> **Prompt**:
Read through the listing, and wherever a line holds the word "especially", return it.

[Opening Source records section]

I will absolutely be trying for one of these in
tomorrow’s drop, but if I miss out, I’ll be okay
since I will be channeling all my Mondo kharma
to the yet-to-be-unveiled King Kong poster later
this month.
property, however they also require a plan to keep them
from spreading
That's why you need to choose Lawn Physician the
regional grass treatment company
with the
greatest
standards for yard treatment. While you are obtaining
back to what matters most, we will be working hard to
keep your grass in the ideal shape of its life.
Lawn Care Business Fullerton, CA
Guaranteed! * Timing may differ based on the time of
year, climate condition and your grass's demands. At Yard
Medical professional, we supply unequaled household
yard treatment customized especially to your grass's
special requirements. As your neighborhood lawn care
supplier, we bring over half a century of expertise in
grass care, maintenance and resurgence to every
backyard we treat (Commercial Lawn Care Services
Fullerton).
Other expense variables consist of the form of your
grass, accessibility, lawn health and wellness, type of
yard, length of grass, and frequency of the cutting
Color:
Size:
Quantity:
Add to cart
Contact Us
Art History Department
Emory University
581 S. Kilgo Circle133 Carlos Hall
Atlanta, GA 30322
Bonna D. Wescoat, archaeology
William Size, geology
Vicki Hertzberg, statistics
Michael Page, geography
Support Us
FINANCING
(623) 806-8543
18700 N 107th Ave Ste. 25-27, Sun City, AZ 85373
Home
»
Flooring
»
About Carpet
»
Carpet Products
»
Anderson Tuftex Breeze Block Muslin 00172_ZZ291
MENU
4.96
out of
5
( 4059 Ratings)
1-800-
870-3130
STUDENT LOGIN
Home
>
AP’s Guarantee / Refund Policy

[Closing Source records section]
[Opening Source records section]

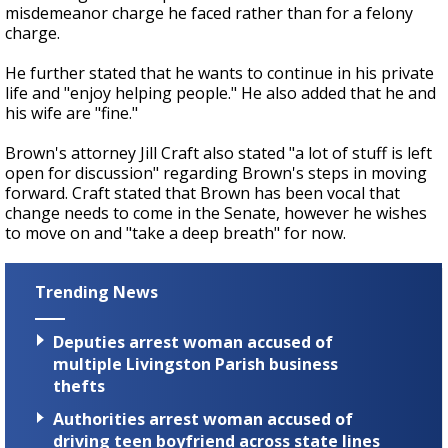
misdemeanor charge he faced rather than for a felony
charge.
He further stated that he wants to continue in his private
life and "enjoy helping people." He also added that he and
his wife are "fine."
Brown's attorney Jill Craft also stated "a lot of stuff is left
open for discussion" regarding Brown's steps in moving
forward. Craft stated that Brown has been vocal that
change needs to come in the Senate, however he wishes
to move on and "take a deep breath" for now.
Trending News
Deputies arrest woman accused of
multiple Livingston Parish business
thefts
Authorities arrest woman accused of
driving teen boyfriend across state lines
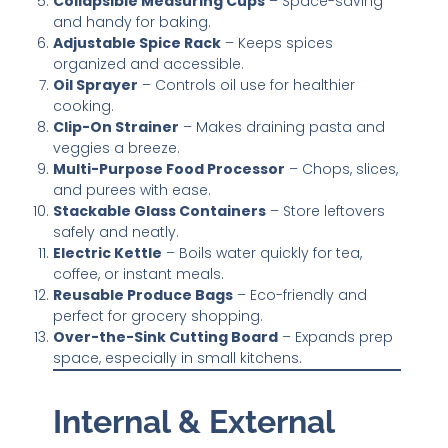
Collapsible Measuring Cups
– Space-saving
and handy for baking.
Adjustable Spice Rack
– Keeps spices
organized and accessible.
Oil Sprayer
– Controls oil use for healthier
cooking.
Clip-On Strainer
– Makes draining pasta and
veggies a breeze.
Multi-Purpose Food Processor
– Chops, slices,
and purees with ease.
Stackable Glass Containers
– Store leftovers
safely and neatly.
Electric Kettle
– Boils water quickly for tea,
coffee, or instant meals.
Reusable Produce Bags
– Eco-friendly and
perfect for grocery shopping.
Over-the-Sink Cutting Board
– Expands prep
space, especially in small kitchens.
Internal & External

[Closing Source records section]
[Opening Source records section]

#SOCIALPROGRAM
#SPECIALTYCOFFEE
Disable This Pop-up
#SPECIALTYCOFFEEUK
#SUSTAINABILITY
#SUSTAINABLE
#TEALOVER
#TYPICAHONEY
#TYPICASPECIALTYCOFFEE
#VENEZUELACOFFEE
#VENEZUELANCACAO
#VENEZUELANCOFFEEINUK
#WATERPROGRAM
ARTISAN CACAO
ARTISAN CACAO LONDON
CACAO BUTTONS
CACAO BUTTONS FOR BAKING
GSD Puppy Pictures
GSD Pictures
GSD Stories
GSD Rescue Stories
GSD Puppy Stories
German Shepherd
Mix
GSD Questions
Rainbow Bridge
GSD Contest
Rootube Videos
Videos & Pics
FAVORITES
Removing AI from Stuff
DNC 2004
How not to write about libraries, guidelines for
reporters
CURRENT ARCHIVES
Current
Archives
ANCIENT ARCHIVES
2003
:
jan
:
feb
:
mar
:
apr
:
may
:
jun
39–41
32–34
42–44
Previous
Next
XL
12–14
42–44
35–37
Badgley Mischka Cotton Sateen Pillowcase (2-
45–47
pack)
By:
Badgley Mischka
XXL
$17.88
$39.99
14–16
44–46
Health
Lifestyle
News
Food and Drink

[Closing Source records section]

> **Task output**:
yard treatment customized especially to your grass's
space, especially in small kitchens.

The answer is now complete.